Extracted page text data:
-------------------------

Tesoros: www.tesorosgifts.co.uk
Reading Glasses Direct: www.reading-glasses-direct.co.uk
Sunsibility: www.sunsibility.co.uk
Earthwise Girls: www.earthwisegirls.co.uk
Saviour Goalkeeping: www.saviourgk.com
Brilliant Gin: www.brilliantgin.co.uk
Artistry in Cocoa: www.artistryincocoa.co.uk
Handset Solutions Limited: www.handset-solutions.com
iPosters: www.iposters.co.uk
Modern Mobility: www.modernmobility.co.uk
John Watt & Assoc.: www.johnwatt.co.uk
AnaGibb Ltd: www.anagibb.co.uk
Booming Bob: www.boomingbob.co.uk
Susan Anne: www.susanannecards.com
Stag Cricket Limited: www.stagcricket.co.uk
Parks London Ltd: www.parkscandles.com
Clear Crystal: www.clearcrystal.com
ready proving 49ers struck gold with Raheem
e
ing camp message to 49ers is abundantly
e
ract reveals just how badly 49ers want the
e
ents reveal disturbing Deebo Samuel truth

-------------------------

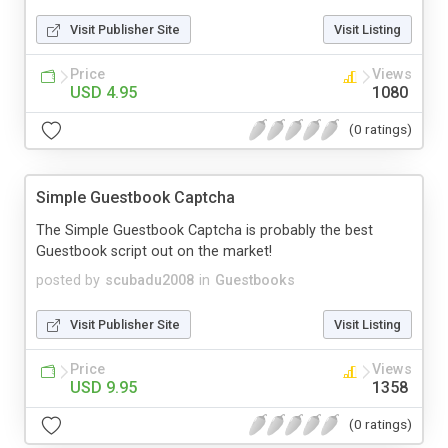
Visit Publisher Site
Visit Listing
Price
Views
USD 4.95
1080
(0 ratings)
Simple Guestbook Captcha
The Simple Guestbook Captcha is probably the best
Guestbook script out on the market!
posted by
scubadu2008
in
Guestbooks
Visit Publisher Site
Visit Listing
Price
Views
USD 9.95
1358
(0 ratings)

-------------------------

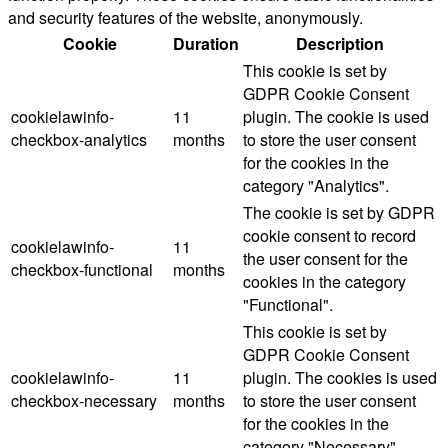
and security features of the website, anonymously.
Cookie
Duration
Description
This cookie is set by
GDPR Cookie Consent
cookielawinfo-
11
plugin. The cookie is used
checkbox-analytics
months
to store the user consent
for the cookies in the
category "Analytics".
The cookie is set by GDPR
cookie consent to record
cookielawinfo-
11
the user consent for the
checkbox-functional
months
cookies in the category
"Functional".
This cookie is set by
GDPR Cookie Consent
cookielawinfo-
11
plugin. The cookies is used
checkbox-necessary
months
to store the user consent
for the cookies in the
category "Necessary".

-------------------------

Aim of the exercise:
When the line with "Tesoros: www.tesorosgifts.co.uk" is reached in the data above, start copying there, and copy each line exactly until the line with "Brilliant Gin: www.brilliantgin.co.uk" has been copied; copy nothing else.

Reply to the task:
Tesoros: www.tesorosgifts.co.uk
Reading Glasses Direct: www.reading-glasses-direct.co.uk
Sunsibility: www.sunsibility.co.uk
Earthwise Girls: www.earthwisegirls.co.uk
Saviour Goalkeeping: www.saviourgk.com
Brilliant Gin: www.brilliantgin.co.uk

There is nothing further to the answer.